WHAT YOU ARE ASKED TO DO:
Reproduce exactly, and only, the lines below from the one containing "nose: (648, 347)" through the one containing "left knee: (259, 618)".

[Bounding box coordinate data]
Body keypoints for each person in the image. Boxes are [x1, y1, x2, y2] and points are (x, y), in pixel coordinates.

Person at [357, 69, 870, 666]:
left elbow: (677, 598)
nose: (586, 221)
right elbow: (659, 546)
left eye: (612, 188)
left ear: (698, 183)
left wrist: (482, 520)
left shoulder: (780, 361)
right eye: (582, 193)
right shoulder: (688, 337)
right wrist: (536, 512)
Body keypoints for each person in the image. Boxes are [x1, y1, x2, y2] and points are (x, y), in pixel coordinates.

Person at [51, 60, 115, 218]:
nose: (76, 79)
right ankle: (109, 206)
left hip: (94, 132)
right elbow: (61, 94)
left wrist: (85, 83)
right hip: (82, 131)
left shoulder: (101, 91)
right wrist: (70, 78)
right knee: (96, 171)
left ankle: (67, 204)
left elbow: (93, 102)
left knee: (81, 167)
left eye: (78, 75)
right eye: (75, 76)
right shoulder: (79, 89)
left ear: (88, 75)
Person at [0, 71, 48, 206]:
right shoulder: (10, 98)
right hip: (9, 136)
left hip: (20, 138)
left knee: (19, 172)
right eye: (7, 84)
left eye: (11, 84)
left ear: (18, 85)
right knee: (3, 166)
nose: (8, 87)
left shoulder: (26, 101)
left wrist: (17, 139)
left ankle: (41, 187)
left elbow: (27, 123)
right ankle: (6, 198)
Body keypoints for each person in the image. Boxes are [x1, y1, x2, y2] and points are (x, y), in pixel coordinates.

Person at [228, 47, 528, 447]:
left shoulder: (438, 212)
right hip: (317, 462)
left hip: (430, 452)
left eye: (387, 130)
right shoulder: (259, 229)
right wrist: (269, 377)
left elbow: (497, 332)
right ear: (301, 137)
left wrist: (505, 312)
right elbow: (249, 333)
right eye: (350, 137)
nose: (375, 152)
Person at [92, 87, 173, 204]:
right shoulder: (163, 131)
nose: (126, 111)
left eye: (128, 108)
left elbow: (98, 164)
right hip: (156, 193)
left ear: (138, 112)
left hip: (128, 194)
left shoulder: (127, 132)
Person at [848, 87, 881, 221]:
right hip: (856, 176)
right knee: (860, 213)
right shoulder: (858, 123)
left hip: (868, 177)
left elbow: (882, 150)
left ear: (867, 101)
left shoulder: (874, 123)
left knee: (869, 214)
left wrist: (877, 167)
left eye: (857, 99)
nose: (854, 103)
...
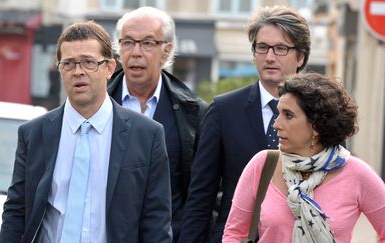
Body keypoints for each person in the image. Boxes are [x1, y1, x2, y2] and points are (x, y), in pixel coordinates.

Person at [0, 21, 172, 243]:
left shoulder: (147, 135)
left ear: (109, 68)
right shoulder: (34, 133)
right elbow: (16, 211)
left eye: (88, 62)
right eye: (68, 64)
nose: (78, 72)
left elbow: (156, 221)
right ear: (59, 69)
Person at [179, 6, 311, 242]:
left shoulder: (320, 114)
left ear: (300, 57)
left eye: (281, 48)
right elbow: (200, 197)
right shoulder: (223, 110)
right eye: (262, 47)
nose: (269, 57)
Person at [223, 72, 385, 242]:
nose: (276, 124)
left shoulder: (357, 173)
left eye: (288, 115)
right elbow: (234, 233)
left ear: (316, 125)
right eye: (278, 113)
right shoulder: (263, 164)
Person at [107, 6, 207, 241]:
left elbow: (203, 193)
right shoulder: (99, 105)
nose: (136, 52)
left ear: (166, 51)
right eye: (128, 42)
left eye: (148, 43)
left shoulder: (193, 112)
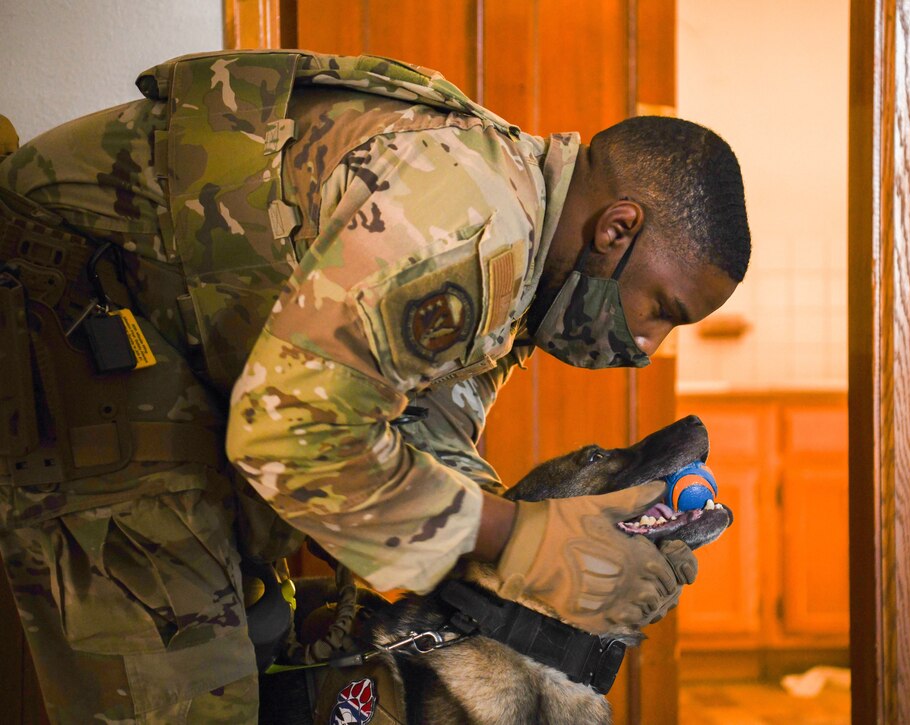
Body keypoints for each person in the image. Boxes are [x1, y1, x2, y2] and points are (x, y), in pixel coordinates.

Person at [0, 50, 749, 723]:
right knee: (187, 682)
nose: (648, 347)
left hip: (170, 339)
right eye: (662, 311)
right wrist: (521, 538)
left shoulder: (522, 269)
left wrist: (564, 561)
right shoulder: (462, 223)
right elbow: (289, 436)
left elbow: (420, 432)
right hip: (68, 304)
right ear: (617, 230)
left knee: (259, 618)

OUTPUT FOR THIS EXERCISE:
nose: (648, 347)
left hip: (170, 339)
right eye: (662, 311)
right wrist: (521, 538)
left shoulder: (522, 269)
left wrist: (564, 561)
right shoulder: (462, 223)
right elbow: (289, 436)
left elbow: (420, 432)
right hip: (68, 304)
right ear: (617, 230)
left knee: (259, 618)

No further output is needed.